Playing with the Devil

Sylvia Pranga © 2020

© 2020 Sieben Verlag, 64823 Groß-Umstadt

© Covergestaltung Andrea Gunschera

ISBN Taschenbuch: 9783864439353

ISBN eBook-mobi: 9783864439360

ISBN eBook-epub: 9783864439377

www.sieben-verlag.de

Für meine Schwester Kerstin.Danke für deine Unterstützung!

Inhalt

Kapitel 1

Kapitel 2

Kapitel 3

Kapitel 4

Kapitel 5

Kapitel 6

Kapitel 7

Kapitel 8

Kapitel 9

Kapitel 10

Kapitel 11

Kapitel 12

Kapitel 13

Kapitel 14

Kapitel 15

Kapitel 16

Die Autorin

Kapitel 1

Layla liebte Mathematik, denn die Logik vermittelte ihr im Wirbel der Unberechenbarkeit ihrer Familie ein Gefühl von Sicherheit. Über komplizierten Algorithmen hatte sie schon oft die Zeit vergessen. Wie jetzt wieder.

Layla warf einen Blick auf die Wanduhr in ihrem Wohnzimmer und stöhnte. Mit dem Ausruf „Zum Teufel!“ sprang sie von ihrem Schreibtischstuhl hoch und stürzte beinahe, weil ihre Beine eingeschlafen waren. Wie lange hatte sie wie festgefroren vor ihrem Notebook gesessen? Es mussten mehrere Stunden gewesen sein.

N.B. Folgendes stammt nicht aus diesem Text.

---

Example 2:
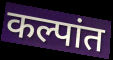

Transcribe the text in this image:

कल्पांत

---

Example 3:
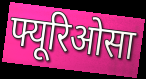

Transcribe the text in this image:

फ्यूरिओसा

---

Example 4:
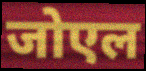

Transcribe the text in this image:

जोएल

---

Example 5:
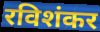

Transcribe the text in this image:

रविशंकर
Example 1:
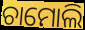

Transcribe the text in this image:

ଚାମୋଲି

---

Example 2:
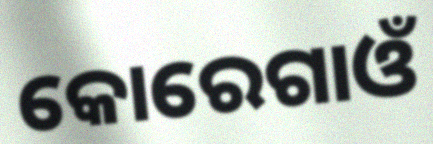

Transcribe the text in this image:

କୋରେଗାଓଁ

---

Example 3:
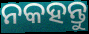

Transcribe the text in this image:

ନକହନ୍ତୁ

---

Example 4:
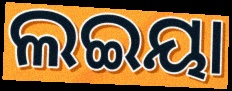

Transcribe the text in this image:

ଲଇୟା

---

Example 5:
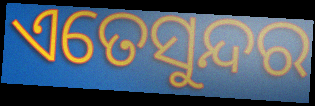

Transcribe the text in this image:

ଏତେସୁନ୍ଦର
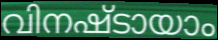
വിനഷ്ടായാം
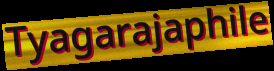
Tyagarajaphile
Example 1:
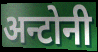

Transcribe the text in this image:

अन्टोनी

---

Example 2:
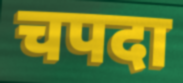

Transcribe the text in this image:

चपदा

Und jetzt kam sie wieder einmal zu spät. Zum fünfundzwanzigsten Geburtstag ihrer kleinen Schwester. Tessa würde sie umbringen. Fluchend und humpelnd schaffte es Layla in ihr Badezimmer, wo sie sich auszog und unter die Dusche stellte. Der prasselnde Wasserstrahl brachte sie aus ihrer geliebten Zahlenwelt zurück in die Realität. Das verdarb ihr die Laune. Ihr fiel nämlich ein, dass sie an diesem Freitagabend wegen Tessas Einladung das Treffen mit ihrem Lateinclub verpasste.

Warum musste sie dieses Jahr ausgerechnet an einem Freitag Geburtstag haben? So versäumte Layla einen schönen Teil aus De Bello Gallico. Aber Tessa, die seit Ewigkeiten ein Grufti und Anhängerin der dunklen Seite der Esoterik war, liebte es natürlich, am Freitag, dem dreizehnten Oktober Geburtstag zu haben. Als hätte der Wochentag in Kombination mit dieser Zahl irgendeine besondere Bedeutung. Layla schnaubte abfällig, stieg aus der Dusche und trocknete sich ab.

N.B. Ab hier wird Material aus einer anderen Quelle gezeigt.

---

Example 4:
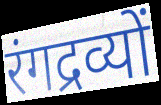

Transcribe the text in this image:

रंगद्रव्यों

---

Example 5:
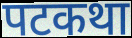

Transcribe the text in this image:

पटकथा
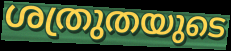
ശത്രുതയുടെ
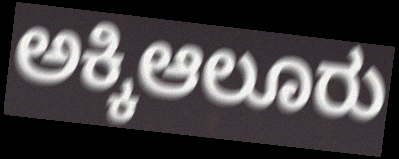
ಅಕ್ಕಿಆಲೂರು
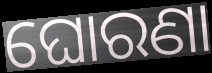
ଘୋରଣା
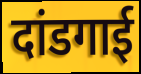
दांडगाई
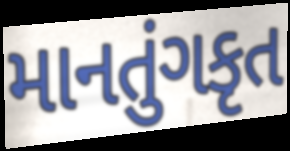
માનતુંગકૃત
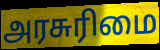
அரசுரிமை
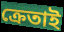
ক্ৰেতাই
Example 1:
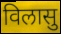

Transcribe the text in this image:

विलासु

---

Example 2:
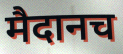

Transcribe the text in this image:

मैदानच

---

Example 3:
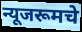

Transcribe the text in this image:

न्यूजरूमचे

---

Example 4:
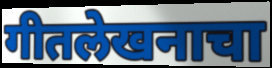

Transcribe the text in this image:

गीतलेखनाचा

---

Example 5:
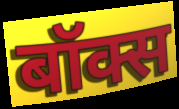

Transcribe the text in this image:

बॉक्स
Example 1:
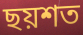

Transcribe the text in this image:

ছয়শত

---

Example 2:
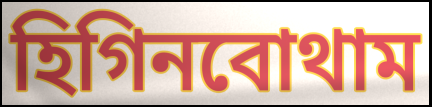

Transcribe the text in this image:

হিগিনবোথাম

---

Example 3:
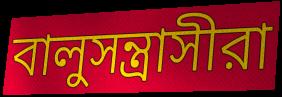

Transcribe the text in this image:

বালুসন্ত্রাসীরা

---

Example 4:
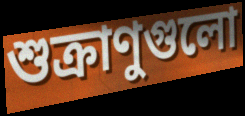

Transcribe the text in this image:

Nackt lief sie ins Schlafzimmer und öffnete die Türen ihres Schranks. Er war fast leer, weil ihre Kleidung sich vor der Waschmaschine und beim Bügelbrett stapelte. Mit einem frustrierten Stöhnen strich Layla sich das nasse Haar aus der Stirn. Natürlich bestand Tessa darauf, dass sie ganz in Schwarz zu ihrer Geburtstagsfeier kam. Mit einem geheimnisvollen Lächeln hatte sie Layla angekündigt, dass es eine Überraschung geben würde. Darauf konnte Layla verzichten. Wahrscheinlich war es wieder irgendein Humbug, der Fliegenbeine, Krötenkacke und Eidechsensperma erforderte.

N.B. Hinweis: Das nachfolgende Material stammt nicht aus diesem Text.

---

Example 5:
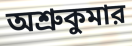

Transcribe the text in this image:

অশ্রুকুমার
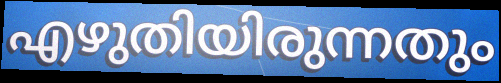
എഴുതിയിരുന്നതും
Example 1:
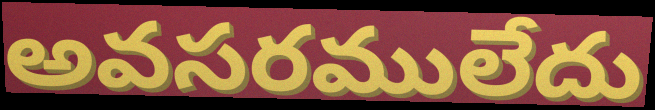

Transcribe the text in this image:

అవసరములేదు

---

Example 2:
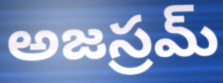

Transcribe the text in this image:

అజస్రమ్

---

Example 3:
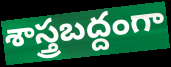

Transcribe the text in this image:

శాస్త్రబద్దంగా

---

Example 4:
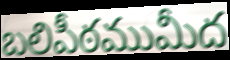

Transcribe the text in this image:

బలిపీఠముమీద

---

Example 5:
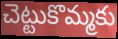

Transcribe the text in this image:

చెట్టుకొమ్మకు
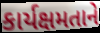
કાર્યક્ષમતાને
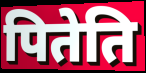
पितेति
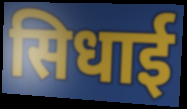
सिधाई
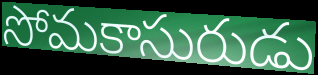
సోమకాసురుడు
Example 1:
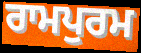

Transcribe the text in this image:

ਰਾਮਪੁਰਮ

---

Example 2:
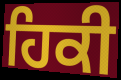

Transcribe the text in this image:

ਹਿਕੀ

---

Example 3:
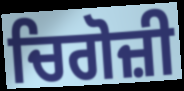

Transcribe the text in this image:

ਚਿਗੋਜ਼ੀ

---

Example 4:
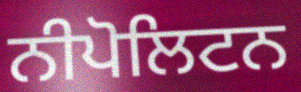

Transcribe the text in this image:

ਨੀਪੋਲਿਟਨ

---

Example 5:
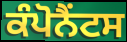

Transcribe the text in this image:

ਕੰਪੋਨੈਂਟਸ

Laylas umherschweifender Blick fiel auf einen Sessel, der unter Kleiderbergen begraben lag. Da – eine schwarze Jeans, zwar knitterig, aber sauber. Die ging. Während Layla sich Höschen und Büstenhalter überstreifte, suchte sie gleichzeitig die übrigen Klamottenstapel ab und fand ein schwarzes Shirt mit Schmetterlingsapplikation. Über das Pailletteninsekt würde Tessa die Nase rümpfen, aber das Oberteil war schwarz. Layla zog es über und sah sich nach Schuhen um.

Zehn Minuten später trug sie auch schwarze Sneakers und föhnte sich das Haar. Da die dunkelroten Strähnen, um die die von Natur aus blonde Tessa sie glühend beneidete, sich wild lockten, beließ sie es dabei, sie einfach zu trocknen. Noch schnell Mascara auf ihre rotblonden Wimpern, und sie konnte starten.

Layla ignorierte den Fahrstuhl ihres Wohnhauses und lief die vier Treppen nach unten. Als sie nach draußen trat, ließ der kühle Wind sie frösteln. Sie rieb sich über die nackten Arme, auf denen sich Gänsehaut ausbreitete. Der sonnige Oktobertag hatte die Bewohner von Las Vegas mit über zwanzig Grad verwöhnt. Jetzt, am Abend, war die Temperatur rapide gesunken. Kurz spielte Layla mit dem Gedanken, sich eine Jacke aus ihrer Wohnung zu holen. Aber sie war ohnehin spät dran, und Tessa wohnte nur zwei Blocks entfernt. Also machte sich Layla im Laufschritt auf den Weg.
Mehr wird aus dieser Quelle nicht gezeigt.